WHAT THIS TASK INVOLVES >> Print the entries exactly; no image belongs in the copy.
*** Opening MATERIAL TO PROCESS ***
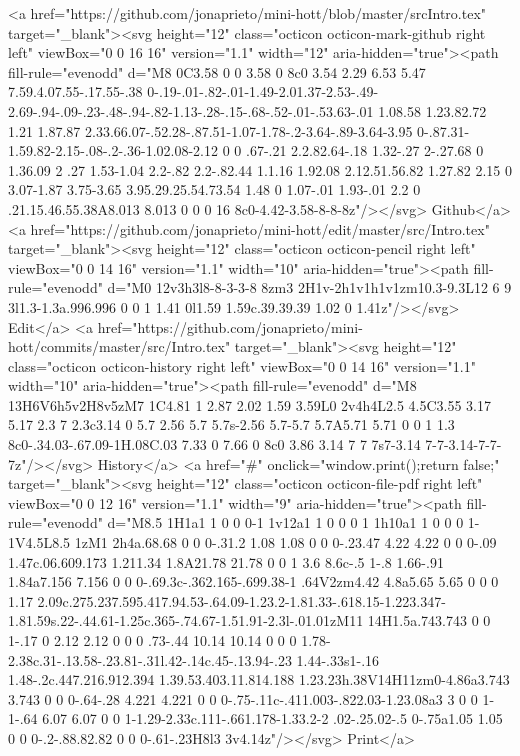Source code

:       <a href="https://github.com/jonaprieto/mini-hott/blob/master/srcIntro.tex" target="_blank"><svg height="12" class="octicon octicon-mark-github right left" viewBox="0 0 16 16" version="1.1" width="12" aria-hidden="true"><path fill-rule="evenodd" d="M8 0C3.58 0 0 3.58 0 8c0 3.54 2.29 6.53 5.47 7.59.4.07.55-.17.55-.38 0-.19-.01-.82-.01-1.49-2.01.37-2.53-.49-2.69-.94-.09-.23-.48-.94-.82-1.13-.28-.15-.68-.52-.01-.53.63-.01 1.08.58 1.23.82.72 1.21 1.87.87 2.33.66.07-.52.28-.87.51-1.07-1.78-.2-3.64-.89-3.64-3.95 0-.87.31-1.59.82-2.15-.08-.2-.36-1.02.08-2.12 0 0 .67-.21 2.2.82.64-.18 1.32-.27 2-.27.68 0 1.36.09 2 .27 1.53-1.04 2.2-.82 2.2-.82.44 1.1.16 1.92.08 2.12.51.56.82 1.27.82 2.15 0 3.07-1.87 3.75-3.65 3.95.29.25.54.73.54 1.48 0 1.07-.01 1.93-.01 2.2 0 .21.15.46.55.38A8.013 8.013 0 0 0 16 8c0-4.42-3.58-8-8-8z"/></svg> Github</a>
      <a href="https://github.com/jonaprieto/mini-hott/edit/master/src/Intro.tex" target="_blank"><svg height="12" class="octicon octicon-pencil right left" viewBox="0 0 14 16" version="1.1" width="10" aria-hidden="true"><path fill-rule="evenodd" d="M0 12v3h3l8-8-3-3-8 8zm3 2H1v-2h1v1h1v1zm10.3-9.3L12 6 9 3l1.3-1.3a.996.996 0 0 1 1.41 0l1.59 1.59c.39.39.39 1.02 0 1.41z"/></svg> Edit</a>
      <a href="https://github.com/jonaprieto/mini-hott/commits/master/src/Intro.tex" target="_blank"><svg height="12" class="octicon octicon-history right left" viewBox="0 0 14 16" version="1.1" width="10" aria-hidden="true"><path fill-rule="evenodd" d="M8 13H6V6h5v2H8v5zM7 1C4.81 1 2.87 2.02 1.59 3.59L0 2v4h4L2.5 4.5C3.55 3.17 5.17 2.3 7 2.3c3.14 0 5.7 2.56 5.7 5.7s-2.56 5.7-5.7 5.7A5.71 5.71 0 0 1 1.3 8c0-.34.03-.67.09-1H.08C.03 7.33 0 7.66 0 8c0 3.86 3.14 7 7 7s7-3.14 7-7-3.14-7-7-7z"/></svg> History</a>
      <a  href="#" onclick="window.print();return false;" target="_blank"><svg height="12" class="octicon octicon-file-pdf right left" viewBox="0 0 12 16" version="1.1" width="9" aria-hidden="true"><path fill-rule="evenodd" d="M8.5 1H1a1 1 0 0 0-1 1v12a1 1 0 0 0 1 1h10a1 1 0 0 0 1-1V4.5L8.5 1zM1 2h4a.68.68 0 0 0-.31.2 1.08 1.08 0 0 0-.23.47 4.22 4.22 0 0 0-.09 1.47c.06.609.173 1.211.34 1.8A21.78 21.78 0 0 1 3.6 8.6c-.5 1-.8 1.66-.91 1.84a7.156 7.156 0 0 0-.69.3c-.362.165-.699.38-1 .64V2zm4.42 4.8a5.65 5.65 0 0 0 1.17 2.09c.275.237.595.417.94.53-.64.09-1.23.2-1.81.33-.618.15-1.223.347-1.81.59s.22-.44.61-1.25c.365-.74.67-1.51.91-2.3l-.01.01zM11 14H1.5a.743.743 0 0 1-.17 0 2.12 2.12 0 0 0 .73-.44 10.14 10.14 0 0 0 1.78-2.38c.31-.13.58-.23.81-.31l.42-.14c.45-.13.94-.23 1.44-.33s1-.16 1.48-.2c.447.216.912.394 1.39.53.403.11.814.188 1.23.23h.38V14H11zm0-4.86a3.743 3.743 0 0 0-.64-.28 4.221 4.221 0 0 0-.75-.11c-.411.003-.822.03-1.23.08a3 3 0 0 1-1-.64 6.07 6.07 0 0 1-1.29-2.33c.111-.661.178-1.33.2-2 .02-.25.02-.5 0-.75a1.05 1.05 0 0 0-.2-.88.82.82 0 0 0-.61-.23H8l3 3v4.14z"/></svg> Print</a>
*** Closing MATERIAL TO PROCESS ***
TASK OUTPUT >>
Source code

:       <a href="https://github.com/jonaprieto/mini-hott/blob/master/srcIntro.tex" target="_blank"><svg height="12" class="octicon octicon-mark-github right left" viewBox="0 0 16 16" version="1.1" width="12" aria-hidden="true"><path fill-rule="evenodd" d="M8 0C3.58 0 0 3.58 0 8c0 3.54 2.29 6.53 5.47 7.59.4.07.55-.17.55-.38 0-.19-.01-.82-.01-1.49-2.01.37-2.53-.49-2.69-.94-.09-.23-.48-.94-.82-1.13-.28-.15-.68-.52-.01-.53.63-.01 1.08.58 1.23.82.72 1.21 1.87.87 2.33.66.07-.52.28-.87.51-1.07-1.78-.2-3.64-.89-3.64-3.95 0-.87.31-1.59.82-2.15-.08-.2-.36-1.02.08-2.12 0 0 .67-.21 2.2.82.64-.18 1.32-.27 2-.27.68 0 1.36.09 2 .27 1.53-1.04 2.2-.82 2.2-.82.44 1.1.16 1.92.08 2.12.51.56.82 1.27.82 2.15 0 3.07-1.87 3.75-3.65 3.95.29.25.54.73.54 1.48 0 1.07-.01 1.93-.01 2.2 0 .21.15.46.55.38A8.013 8.013 0 0 0 16 8c0-4.42-3.58-8-8-8z"/></svg> Github</a>
      <a href="https://github.com/jonaprieto/mini-hott/edit/master/src/Intro.tex" target="_blank"><svg height="12" class="octicon octicon-pencil right left" viewBox="0 0 14 16" version="1.1" width="10" aria-hidden="true"><path fill-rule="evenodd" d="M0 12v3h3l8-8-3-3-8 8zm3 2H1v-2h1v1h1v1zm10.3-9.3L12 6 9 3l1.3-1.3a.996.996 0 0 1 1.41 0l1.59 1.59c.39.39.39 1.02 0 1.41z"/></svg> Edit</a>
      <a href="https://github.com/jonaprieto/mini-hott/commits/master/src/Intro.tex" target="_blank"><svg height="12" class="octicon octicon-history right left" viewBox="0 0 14 16" version="1.1" width="10" aria-hidden="true"><path fill-rule="evenodd" d="M8 13H6V6h5v2H8v5zM7 1C4.81 1 2.87 2.02 1.59 3.59L0 2v4h4L2.5 4.5C3.55 3.17 5.17 2.3 7 2.3c3.14 0 5.7 2.56 5.7 5.7s-2.56 5.7-5.7 5.7A5.71 5.71 0 0 1 1.3 8c0-.34.03-.67.09-1H.08C.03 7.33 0 7.66 0 8c0 3.86 3.14 7 7 7s7-3.14 7-7-3.14-7-7-7z"/></svg> History</a>
      <a  href="#" onclick="window.print();return false;" target="_blank"><svg height="12" class="octicon octicon-file-pdf right left" viewBox="0 0 12 16" version="1.1" width="9" aria-hidden="true"><path fill-rule="evenodd" d="M8.5 1H1a1 1 0 0 0-1 1v12a1 1 0 0 0 1 1h10a1 1 0 0 0 1-1V4.5L8.5 1zM1 2h4a.68.68 0 0 0-.31.2 1.08 1.08 0 0 0-.23.47 4.22 4.22 0 0 0-.09 1.47c.06.609.173 1.211.34 1.8A21.78 21.78 0 0 1 3.6 8.6c-.5 1-.8 1.66-.91 1.84a7.156 7.156 0 0 0-.69.3c-.362.165-.699.38-1 .64V2zm4.42 4.8a5.65 5.65 0 0 0 1.17 2.09c.275.237.595.417.94.53-.64.09-1.23.2-1.81.33-.618.15-1.223.347-1.81.59s.22-.44.61-1.25c.365-.74.67-1.51.91-2.3l-.01.01zM11 14H1.5a.743.743 0 0 1-.17 0 2.12 2.12 0 0 0 .73-.44 10.14 10.14 0 0 0 1.78-2.38c.31-.13.58-.23.81-.31l.42-.14c.45-.13.94-.23 1.44-.33s1-.16 1.48-.2c.447.216.912.394 1.39.53.403.11.814.188 1.23.23h.38V14H11zm0-4.86a3.743 3.743 0 0 0-.64-.28 4.221 4.221 0 0 0-.75-.11c-.411.003-.822.03-1.23.08a3 3 0 0 1-1-.64 6.07 6.07 0 0 1-1.29-2.33c.111-.661.178-1.33.2-2 .02-.25.02-.5 0-.75a1.05 1.05 0 0 0-.2-.88.82.82 0 0 0-.61-.23H8l3 3v4.14z"/></svg> Print</a>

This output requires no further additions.